[[ ENTRIES SHOWN open ]]
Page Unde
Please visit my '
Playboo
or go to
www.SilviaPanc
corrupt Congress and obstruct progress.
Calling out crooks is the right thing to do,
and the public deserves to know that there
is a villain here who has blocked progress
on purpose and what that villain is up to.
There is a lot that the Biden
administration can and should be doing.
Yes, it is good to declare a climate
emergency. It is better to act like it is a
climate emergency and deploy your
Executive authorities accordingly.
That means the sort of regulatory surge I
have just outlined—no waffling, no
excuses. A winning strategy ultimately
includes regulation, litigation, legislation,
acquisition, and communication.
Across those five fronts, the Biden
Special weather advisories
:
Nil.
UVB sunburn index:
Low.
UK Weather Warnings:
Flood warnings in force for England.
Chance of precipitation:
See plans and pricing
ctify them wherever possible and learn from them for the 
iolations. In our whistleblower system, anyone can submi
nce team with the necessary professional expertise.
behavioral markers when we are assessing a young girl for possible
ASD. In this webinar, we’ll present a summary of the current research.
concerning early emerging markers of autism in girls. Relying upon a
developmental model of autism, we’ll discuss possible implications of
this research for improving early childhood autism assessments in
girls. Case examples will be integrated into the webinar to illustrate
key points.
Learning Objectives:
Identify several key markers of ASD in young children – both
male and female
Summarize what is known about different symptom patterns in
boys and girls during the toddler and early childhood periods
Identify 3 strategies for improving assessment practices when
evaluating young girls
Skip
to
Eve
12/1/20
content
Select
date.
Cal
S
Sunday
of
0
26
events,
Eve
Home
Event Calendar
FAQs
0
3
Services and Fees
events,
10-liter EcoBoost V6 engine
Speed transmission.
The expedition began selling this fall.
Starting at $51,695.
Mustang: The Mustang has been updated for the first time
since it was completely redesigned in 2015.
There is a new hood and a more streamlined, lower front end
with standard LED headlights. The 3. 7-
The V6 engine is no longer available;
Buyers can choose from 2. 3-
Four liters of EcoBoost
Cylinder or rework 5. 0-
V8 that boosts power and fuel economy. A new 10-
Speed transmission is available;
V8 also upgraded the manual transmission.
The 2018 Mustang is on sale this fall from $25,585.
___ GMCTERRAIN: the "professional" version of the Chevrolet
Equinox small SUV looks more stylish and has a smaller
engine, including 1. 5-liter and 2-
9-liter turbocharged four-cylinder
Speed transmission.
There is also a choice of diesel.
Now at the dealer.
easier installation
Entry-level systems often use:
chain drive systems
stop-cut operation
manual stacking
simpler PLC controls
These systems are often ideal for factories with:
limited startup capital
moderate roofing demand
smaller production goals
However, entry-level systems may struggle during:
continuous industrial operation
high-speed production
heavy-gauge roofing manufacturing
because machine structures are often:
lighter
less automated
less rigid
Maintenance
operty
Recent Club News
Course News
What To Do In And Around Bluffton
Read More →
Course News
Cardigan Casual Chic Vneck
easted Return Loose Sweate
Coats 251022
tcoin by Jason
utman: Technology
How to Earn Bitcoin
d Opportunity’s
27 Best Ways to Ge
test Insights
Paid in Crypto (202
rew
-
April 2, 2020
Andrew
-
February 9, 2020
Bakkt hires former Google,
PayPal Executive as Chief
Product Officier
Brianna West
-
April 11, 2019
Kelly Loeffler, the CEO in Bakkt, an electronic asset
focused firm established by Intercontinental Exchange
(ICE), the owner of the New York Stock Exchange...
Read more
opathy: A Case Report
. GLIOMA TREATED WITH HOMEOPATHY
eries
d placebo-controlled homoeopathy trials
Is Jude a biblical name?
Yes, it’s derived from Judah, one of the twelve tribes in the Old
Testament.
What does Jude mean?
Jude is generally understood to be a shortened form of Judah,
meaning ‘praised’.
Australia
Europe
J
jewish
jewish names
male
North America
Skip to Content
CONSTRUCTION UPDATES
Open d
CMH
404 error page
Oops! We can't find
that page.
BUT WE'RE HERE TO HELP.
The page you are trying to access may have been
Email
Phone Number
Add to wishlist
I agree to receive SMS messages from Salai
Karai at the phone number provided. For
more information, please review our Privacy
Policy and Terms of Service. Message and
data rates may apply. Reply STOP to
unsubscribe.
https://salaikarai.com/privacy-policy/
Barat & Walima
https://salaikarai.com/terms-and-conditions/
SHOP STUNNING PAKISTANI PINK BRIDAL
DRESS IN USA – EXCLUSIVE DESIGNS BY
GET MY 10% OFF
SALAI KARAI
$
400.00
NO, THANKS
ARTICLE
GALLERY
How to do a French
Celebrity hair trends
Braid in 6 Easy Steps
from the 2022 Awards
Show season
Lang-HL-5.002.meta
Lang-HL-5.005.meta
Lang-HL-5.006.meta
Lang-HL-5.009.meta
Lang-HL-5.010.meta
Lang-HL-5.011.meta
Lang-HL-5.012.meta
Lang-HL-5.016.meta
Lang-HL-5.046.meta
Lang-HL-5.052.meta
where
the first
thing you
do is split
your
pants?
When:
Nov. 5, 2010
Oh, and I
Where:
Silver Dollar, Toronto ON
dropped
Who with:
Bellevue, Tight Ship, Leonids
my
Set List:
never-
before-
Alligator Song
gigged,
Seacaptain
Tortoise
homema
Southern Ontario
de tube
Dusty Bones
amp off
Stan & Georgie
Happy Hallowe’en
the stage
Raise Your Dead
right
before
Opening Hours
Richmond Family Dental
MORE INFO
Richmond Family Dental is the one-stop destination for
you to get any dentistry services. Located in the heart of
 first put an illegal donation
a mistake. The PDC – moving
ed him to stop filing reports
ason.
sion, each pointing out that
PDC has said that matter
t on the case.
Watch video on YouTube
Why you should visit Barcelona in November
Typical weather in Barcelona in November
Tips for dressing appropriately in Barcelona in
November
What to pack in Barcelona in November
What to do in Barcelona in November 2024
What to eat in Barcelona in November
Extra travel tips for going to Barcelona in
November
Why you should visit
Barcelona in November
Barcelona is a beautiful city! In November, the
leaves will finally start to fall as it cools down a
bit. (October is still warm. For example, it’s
[[ ENTRIES SHOWN closed ]]
_EXERCISE DESCRIPTION_
Among the lines above, find those carrying the word "fall" and copy them out.

_FINISHED TASK_
The expedition began selling this fall.
The 2018 Mustang is on sale this fall from $25,585.
leaves will finally start to fall as it cools down a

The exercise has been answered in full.